Assistants cognitifs
Définitions Tecuci et al. [32] définissent un assistant cognitif comme un logiciel capable d’apprendre des connaissances expertes nécessaires à la résolution de problèmes et d’utiliser ces connaissances pour aider ses utilisateurs à résoudre des problèmes similaires. Cette définition est sémantiquement proche de celle d’un système expert, lequel est défini comme un logiciel développé pour modéliser les capacités de résolution de problèmes d’experts [33].
Les assistants cognitifs sont principalement utilisés dans des domaines qui sont cognitivement exigeants, c’est à dire qui demandent le traitement rapide de grandes quantités d’informations comme dans le pilotage aérien [34], [35], ou qui demandent beaucoup d’expérience et d’entrainement comme dans le diagnostic médical [36], [37]. Les systèmes experts ont été introduit dans les années 70.

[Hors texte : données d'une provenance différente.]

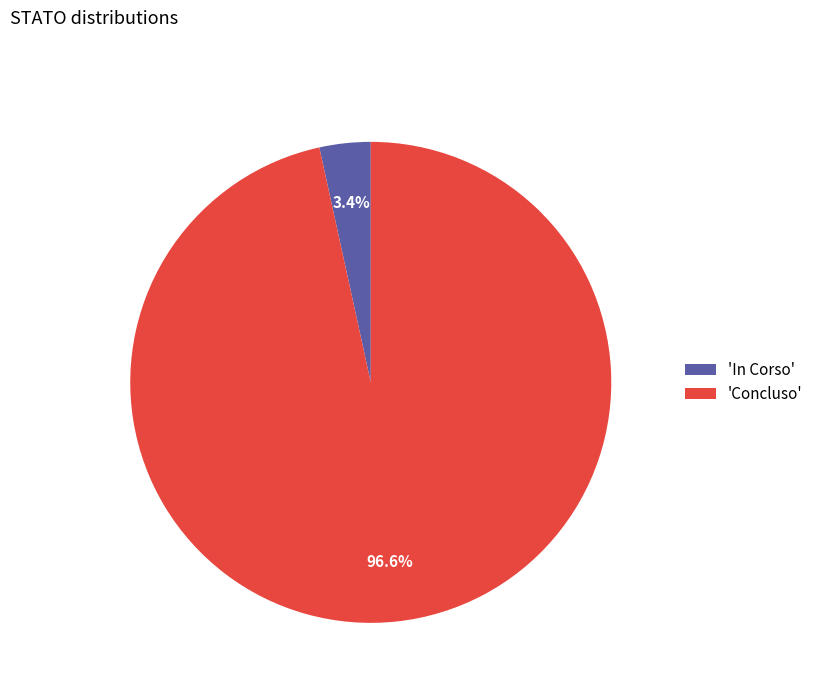

Which slice is the smallest?

'In Corso'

Ces systèmes experts reposent majoritairement sur de faibles quantités de connaissances, formalisées par un ensemble de règles logiques et formelles. Plusieurs livres et articles des années 80 et 90 apportent une rétrospective sur les techniques et les applications de cette première génération d’assistants cognitifs [38]–[41]. Les avancées techniques en informatique dans le domaine des logiciels intelligents ont permis le développement d’assistants cognitifs. Ces programmes sont appelés intelligents en raison de leur capacité à effectuer des raisonnements jusque-là réservés aux humains.
Cependant, ces raisonnements reposent sur l’interprétation de grandes quantités de données d’origine humaine. Dans une récente revue de ce domaine scientifique, Perkusich et al. [42] définissent les logiciels intelligents par l’utilisation de techniques d’exploration des données. Ainsi donc, on peut parler de sciences des données pour désigner ces technologies [43], [44]. Le raisonnement à partir de données issues d’experts permet donc de réutiliser ces connaissances dans le cadre d’assistants cognitifs.
Les définitions associées aux concepts de données, informations et connaissances reposent sur une hiérarchie des connaissances proposée par Ackoff en 1989 [45] et largement discuté dans la communauté scientifique depuis [46]–[48]. Les données sont des éléments d’information non interprétées, elles n’apportent pas de compréhension si prises individuellement. Une information est un regroupement de données pertinentes donnant un élément de compréhension. Une connaissance représenter un regroupement d’informations reliées entre elles et permettant la prise de décision. Un assistant cognitif raisonne sur des connaissances, c’est-à-dire un réseau d’informations structurées.